Chitin, the most abundant aminopolysaccharide in nature, is an extracellular polymer consisting of N-acetylglucosamine (GlcNAc) units¹. The key reactions of chitin biosynthesis are catalysed by chitin synthase^2,3,4, a membrane-integrated glycosyltransferase that transfers GlcNAc from UDP-GlcNAc to a growing chitin chain. However, the precise mechanism of this process has yet to be elucidated. Here we report five cryo-electron microscopy structures of a chitin synthase from the devastating soybean root rot pathogenic oomycete Phytophthora sojae (PsChs1). They represent the apo, GlcNAc-bound, nascent chitin oligomer-bound, UDP-bound (post-synthesis) and chitin synthase inhibitor nikkomycin Z-bound states of the enzyme, providing detailed views into the multiple steps of chitin biosynthesis and its competitive inhibition. The structures reveal the chitin synthesis reaction chamber that has the substrate-binding site, the catalytic centre and the entrance to the polymer-translocating channel that allows the product polymer to be discharged. This arrangement reflects consecutive key events in chitin biosynthesis from UDP-GlcNAc binding and polymer elongation to the release of the product. We identified a swinging loop within the chitin-translocating channel, which acts as a ‘gate lock’ that prevents the substrate from leaving while directing the product polymer into the translocating channel for discharge to the extracellular side of the cell membrane. This work reveals the directional multistep mechanism of chitin biosynthesis and provides a structural basis for inhibition of chitin synthesis.

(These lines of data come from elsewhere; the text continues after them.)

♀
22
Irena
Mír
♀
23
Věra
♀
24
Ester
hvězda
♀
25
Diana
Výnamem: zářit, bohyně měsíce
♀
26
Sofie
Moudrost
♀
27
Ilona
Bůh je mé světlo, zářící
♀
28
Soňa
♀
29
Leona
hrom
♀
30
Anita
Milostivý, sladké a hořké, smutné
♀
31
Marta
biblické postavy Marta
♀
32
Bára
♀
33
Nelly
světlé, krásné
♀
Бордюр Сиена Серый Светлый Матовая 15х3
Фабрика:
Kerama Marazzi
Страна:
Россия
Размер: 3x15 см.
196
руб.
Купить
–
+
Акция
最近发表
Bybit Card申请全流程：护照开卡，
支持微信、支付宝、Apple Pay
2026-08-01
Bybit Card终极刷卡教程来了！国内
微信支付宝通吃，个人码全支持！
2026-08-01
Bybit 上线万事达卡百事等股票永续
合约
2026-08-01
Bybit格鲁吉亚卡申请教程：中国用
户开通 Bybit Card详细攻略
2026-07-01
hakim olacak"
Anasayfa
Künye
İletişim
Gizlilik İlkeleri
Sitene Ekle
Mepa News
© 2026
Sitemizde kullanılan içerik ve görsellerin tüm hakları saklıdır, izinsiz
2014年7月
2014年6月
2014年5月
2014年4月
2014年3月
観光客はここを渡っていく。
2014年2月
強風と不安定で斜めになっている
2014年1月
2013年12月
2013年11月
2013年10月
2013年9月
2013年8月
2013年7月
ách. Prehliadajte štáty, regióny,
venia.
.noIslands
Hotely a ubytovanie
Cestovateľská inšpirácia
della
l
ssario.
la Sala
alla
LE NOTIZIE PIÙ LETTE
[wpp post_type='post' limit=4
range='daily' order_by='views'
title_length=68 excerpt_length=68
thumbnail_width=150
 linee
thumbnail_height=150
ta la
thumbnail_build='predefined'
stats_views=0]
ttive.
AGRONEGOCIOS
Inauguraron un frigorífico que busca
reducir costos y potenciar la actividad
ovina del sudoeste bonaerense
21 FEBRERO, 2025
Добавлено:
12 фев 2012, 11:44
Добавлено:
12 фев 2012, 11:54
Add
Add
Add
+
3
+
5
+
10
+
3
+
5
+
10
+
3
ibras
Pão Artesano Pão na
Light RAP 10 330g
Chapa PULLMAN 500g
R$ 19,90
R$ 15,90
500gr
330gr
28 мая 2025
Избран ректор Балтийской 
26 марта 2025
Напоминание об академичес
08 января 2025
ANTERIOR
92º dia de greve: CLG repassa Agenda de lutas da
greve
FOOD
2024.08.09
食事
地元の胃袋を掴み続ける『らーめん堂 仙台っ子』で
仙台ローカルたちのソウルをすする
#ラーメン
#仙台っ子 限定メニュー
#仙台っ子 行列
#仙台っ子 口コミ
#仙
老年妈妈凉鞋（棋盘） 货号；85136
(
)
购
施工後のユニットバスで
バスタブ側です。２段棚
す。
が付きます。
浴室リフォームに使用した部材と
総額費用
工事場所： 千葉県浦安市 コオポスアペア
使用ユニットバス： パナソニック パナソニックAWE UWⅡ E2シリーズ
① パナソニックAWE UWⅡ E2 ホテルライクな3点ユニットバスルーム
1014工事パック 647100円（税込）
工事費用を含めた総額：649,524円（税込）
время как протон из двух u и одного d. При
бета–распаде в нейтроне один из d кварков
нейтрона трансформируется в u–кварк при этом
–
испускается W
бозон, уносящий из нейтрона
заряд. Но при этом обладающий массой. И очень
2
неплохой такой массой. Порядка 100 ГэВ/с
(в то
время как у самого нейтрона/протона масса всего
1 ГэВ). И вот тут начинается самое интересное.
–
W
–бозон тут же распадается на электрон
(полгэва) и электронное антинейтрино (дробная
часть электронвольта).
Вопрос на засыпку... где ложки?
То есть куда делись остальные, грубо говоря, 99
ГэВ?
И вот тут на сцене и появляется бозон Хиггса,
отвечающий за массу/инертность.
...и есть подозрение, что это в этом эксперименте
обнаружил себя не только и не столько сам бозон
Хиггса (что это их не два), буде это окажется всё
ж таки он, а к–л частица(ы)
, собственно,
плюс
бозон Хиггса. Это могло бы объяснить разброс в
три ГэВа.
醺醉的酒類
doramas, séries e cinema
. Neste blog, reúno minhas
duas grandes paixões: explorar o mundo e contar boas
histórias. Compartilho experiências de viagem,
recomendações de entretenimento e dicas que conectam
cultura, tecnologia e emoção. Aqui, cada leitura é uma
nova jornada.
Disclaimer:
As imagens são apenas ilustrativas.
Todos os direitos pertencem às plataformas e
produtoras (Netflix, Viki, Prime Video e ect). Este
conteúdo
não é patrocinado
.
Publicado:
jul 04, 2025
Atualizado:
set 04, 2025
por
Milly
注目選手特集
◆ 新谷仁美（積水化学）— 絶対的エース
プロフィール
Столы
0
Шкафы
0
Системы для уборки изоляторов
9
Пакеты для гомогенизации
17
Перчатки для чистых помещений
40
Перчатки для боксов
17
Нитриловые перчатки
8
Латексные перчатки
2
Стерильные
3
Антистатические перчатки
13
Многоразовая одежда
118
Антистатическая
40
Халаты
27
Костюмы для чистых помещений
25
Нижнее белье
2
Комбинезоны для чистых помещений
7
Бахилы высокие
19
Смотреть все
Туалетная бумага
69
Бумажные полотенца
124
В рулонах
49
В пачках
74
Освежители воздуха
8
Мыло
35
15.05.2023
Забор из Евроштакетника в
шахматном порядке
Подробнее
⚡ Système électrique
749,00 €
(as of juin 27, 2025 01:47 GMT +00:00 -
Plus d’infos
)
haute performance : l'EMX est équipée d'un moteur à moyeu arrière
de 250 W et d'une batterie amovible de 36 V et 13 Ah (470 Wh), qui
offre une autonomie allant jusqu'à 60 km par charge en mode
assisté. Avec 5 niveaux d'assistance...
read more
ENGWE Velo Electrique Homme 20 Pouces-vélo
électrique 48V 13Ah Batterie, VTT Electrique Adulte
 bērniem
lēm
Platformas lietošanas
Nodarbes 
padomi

甲壳素是自然界中最丰富的氨基多糖，是一种由N-乙酰氨基葡萄糖 (GlcNAc) 单元组成的细胞外聚合物¹ 。几丁质生物合成的关键反应由几丁质合酶^2,3,4催化，这是一种膜整合糖基转移酶，可将 GlcNAc 从 UDP-GlcNAc 转移到不断增长的几丁质链。然而，这一过程的确切机制尚未阐明。在这里，我们报告了来自毁灭性大豆根腐病致病卵菌大豆疫霉（ Ps Chs1）的几丁质合酶的五种冷冻电子显微镜结构。它们代表了酶的 apo、GlcNAc 结合、新生几丁质寡聚物结合、UDP 结合（合成后）和几丁质合酶抑制剂尼可霉素 Z 结合状态，提供了几丁质生物合成及其竞争性抑制的多个步骤的详细视图。该结构揭示了甲壳素合成反应室，该反应室具有底物结合位点、催化中心和允许产物聚合物排出的聚合物易位通道的入口。这种排列反映了几丁质生物合成中从 UDP-GlcNAc 结合和聚合物延伸到产物释放的连续关键事件。我们在几丁质易位通道内发现了一个摆动环，它充当“门锁”，防止底物离开，同时引导产物聚合物进入易位通道以排出到细胞膜的细胞外侧。该工作揭示了几丁质生物合成的定向多步机制，并为抑制几丁质合成提供了结构基础。